- **Aim of the task**: Whenever "pinky" appears in a line, please copy that line from the data.

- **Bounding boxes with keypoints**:
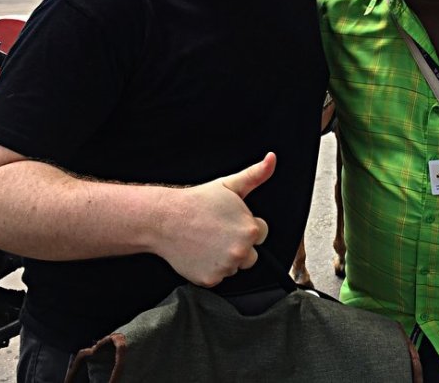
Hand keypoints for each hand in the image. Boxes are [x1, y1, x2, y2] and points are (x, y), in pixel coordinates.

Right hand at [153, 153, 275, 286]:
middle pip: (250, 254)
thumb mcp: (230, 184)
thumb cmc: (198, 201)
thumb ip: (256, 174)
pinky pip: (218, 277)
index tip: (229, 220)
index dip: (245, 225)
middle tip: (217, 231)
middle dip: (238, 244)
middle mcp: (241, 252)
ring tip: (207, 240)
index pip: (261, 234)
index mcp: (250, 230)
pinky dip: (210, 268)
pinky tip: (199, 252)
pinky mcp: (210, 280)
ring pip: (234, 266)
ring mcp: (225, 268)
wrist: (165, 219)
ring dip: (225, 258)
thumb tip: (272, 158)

...

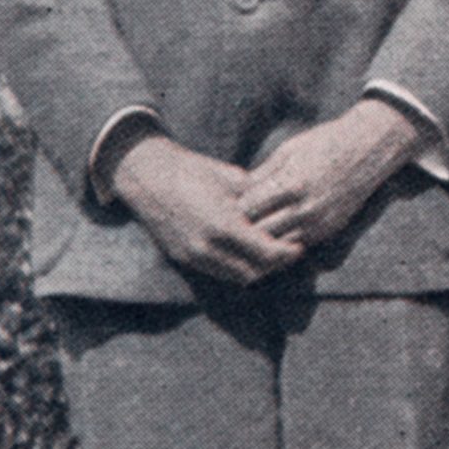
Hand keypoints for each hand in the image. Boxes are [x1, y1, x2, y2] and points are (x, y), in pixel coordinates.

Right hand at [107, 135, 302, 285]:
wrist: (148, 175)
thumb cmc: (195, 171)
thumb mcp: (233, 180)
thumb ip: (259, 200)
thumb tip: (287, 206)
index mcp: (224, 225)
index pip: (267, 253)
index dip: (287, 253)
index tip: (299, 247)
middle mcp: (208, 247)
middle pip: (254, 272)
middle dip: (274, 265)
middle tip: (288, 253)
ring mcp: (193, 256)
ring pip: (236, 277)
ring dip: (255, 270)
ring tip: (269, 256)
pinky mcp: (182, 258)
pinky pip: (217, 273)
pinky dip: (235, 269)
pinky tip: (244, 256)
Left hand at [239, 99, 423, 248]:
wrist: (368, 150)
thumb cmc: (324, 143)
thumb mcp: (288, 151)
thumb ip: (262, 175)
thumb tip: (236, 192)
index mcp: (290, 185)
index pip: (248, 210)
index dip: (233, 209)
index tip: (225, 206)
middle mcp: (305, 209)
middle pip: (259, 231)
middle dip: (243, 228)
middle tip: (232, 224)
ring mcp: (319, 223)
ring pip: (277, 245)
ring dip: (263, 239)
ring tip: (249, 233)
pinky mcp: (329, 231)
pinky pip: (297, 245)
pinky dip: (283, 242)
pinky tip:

- **Answer below**:
pinky pip: (218, 277)
pinky dip: (210, 268)
pinky tip: (199, 252)
pinky mcp: (210, 280)
pinky mcp: (182, 258)
pinky pip: (217, 273)
pinky dip: (235, 269)
pinky tip: (244, 256)
pinky mcp: (329, 231)
pinky pip: (297, 245)
pinky dip: (283, 242)
pinky tip:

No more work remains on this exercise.